This week we take a look at the progress UK Central Government organisations are making towards web site compliance, as well as what can be done to comply with the laws.
As always 5 of the best articles we have seen are listed below with summaries and links to the full articles:
JD Supra featured a nice summary of the Domino’s case written by Akerman LLP.
Companies should take steps to ensure that their websites and mobile apps are accessible to persons who are blind or vision impaired, based on the Supreme Court’s recent refusal to review an appellate court decision that allowed a blind man to sue a national pizza chain under the Americans with Disabilities Act.
Being able to demonstrate ongoing improvement in Accessibility can be helpful to mitigate the impact of any lawsuits.
In recent years, delivering digital accessibility to a high standard has become a regulatory requirement in a wide range of fields, such as in the US airline industry.
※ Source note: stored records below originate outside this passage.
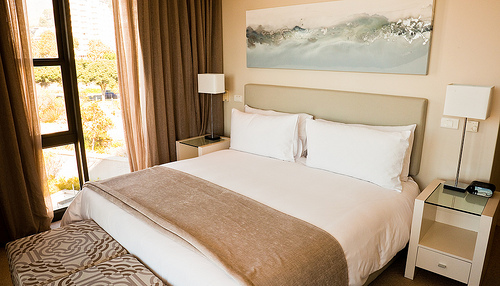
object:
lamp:
[196, 72, 226, 142]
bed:
[59, 83, 429, 285]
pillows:
[301, 115, 412, 193]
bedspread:
[78, 165, 348, 285]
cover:
[58, 149, 421, 285]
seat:
[3, 219, 166, 286]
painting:
[243, 0, 436, 76]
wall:
[221, 0, 499, 195]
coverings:
[112, 0, 224, 173]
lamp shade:
[195, 73, 228, 95]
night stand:
[173, 135, 229, 160]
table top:
[175, 134, 230, 148]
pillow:
[225, 106, 300, 163]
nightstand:
[402, 179, 499, 285]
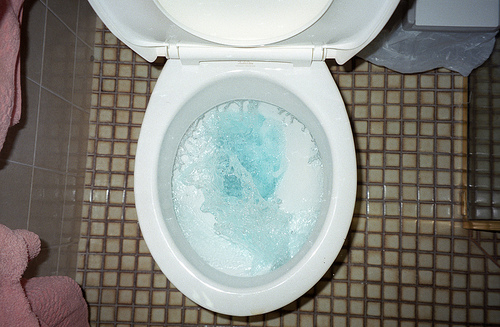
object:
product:
[173, 104, 299, 269]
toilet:
[88, 0, 407, 317]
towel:
[0, 1, 23, 151]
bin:
[405, 1, 500, 31]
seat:
[88, 0, 404, 67]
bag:
[358, 14, 499, 77]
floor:
[71, 9, 499, 326]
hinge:
[167, 46, 324, 66]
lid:
[152, 0, 331, 46]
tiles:
[75, 14, 500, 326]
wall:
[1, 2, 98, 280]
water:
[173, 98, 329, 281]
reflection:
[25, 0, 95, 284]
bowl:
[133, 60, 358, 319]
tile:
[41, 6, 75, 107]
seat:
[135, 65, 358, 316]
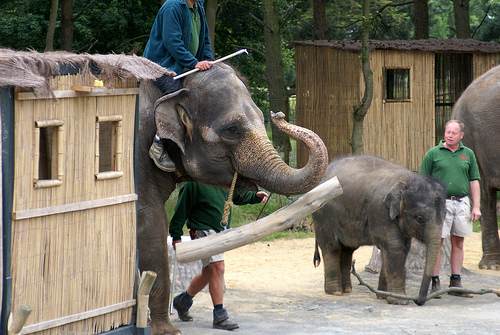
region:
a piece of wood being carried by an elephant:
[148, 180, 353, 260]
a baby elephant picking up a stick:
[313, 152, 459, 315]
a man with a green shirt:
[412, 113, 483, 314]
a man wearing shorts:
[411, 109, 493, 305]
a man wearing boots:
[404, 105, 486, 319]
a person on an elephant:
[136, 5, 237, 173]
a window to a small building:
[30, 118, 77, 206]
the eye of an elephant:
[217, 102, 244, 154]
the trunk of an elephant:
[244, 103, 332, 218]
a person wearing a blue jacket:
[128, 2, 228, 179]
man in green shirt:
[426, 120, 479, 295]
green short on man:
[422, 141, 479, 199]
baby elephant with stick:
[298, 155, 436, 302]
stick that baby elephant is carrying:
[345, 259, 497, 306]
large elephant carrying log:
[157, 62, 344, 259]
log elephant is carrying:
[176, 178, 338, 258]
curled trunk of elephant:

However, as many organisations are still failing on this front, there are an increasing number of individuals, particularly in the US, who are taking these issues to the courts and suing non-compliant companies.
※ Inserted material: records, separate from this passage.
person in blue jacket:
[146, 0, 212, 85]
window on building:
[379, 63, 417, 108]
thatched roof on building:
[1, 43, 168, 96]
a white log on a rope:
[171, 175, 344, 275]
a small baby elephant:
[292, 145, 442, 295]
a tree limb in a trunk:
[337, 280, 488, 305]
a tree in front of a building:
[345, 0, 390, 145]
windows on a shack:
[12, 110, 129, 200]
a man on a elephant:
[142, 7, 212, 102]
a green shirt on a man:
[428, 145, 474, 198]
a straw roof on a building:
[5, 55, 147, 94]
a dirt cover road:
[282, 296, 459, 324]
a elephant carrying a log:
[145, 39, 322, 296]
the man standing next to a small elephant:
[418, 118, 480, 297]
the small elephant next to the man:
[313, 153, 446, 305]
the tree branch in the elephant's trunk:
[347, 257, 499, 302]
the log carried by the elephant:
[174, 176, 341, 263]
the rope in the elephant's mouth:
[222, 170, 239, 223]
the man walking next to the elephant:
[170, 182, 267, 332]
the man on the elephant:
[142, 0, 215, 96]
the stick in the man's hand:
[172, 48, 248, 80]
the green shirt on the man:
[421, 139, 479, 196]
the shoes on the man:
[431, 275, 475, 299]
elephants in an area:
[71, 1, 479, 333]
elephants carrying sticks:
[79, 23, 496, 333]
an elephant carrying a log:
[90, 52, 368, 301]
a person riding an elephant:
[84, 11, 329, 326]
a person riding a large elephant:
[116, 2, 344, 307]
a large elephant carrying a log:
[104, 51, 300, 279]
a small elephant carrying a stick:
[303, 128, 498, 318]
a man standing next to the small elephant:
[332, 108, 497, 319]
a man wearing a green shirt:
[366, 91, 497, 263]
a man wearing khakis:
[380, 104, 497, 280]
UK Central Government organisations may be interested to see the progress they are making with ensuring their websites comply with accessibility laws and how much more they need to do.
Sitemorse published it’s Q4 INDEX for UK Central Government earlier this week. 90% of central government organisations have not improved their accessibility since the last quarter’s INDEX. Only 4 organisations scored 7 or above (out of 10) and 65% scored less that 5. UK central government organisations have until 22 September 2020 to make their websites compliant with the law – new websites needed to be compliant from 22 September 2019.
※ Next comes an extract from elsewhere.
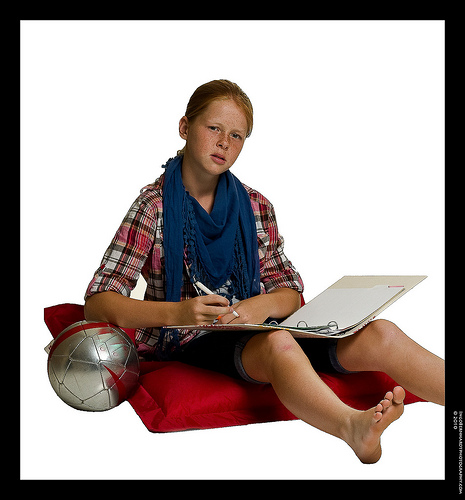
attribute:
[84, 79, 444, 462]
girl — writing, shoeless, studying, teenage, sitting, barefoot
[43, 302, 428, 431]
pillow — red, large, big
Recent clarification from the Digital Cabinet Office is that all new content should be compliant needs to be compliant from 22 September 2019.
Accessibility barriers stop people with a disability doing the most ordinary activities that other people do day-to-day - in Australia food delivery apps are failing to comply fully with the WCAG 2.0 standards and the companies risk excluding people.
Australian versions of Deliveroo, UberEats, and Domino’s applications and web sites do not yet fully comply with WCAG 2.0, although all of these companies have said they are continuing to improve their digital accessibility and already offer some assistive features.
Too often people with disabilities face digital exclusion because of the unnecessary barriers that stop them accessing essential information and services through public sector websites.
A lawsuit against Domino’s Pizza over whether its website and mobile app comply with the Americans with Disabilities Act may be the highest-profile case involving commercial digital compliance, but it’s not alone.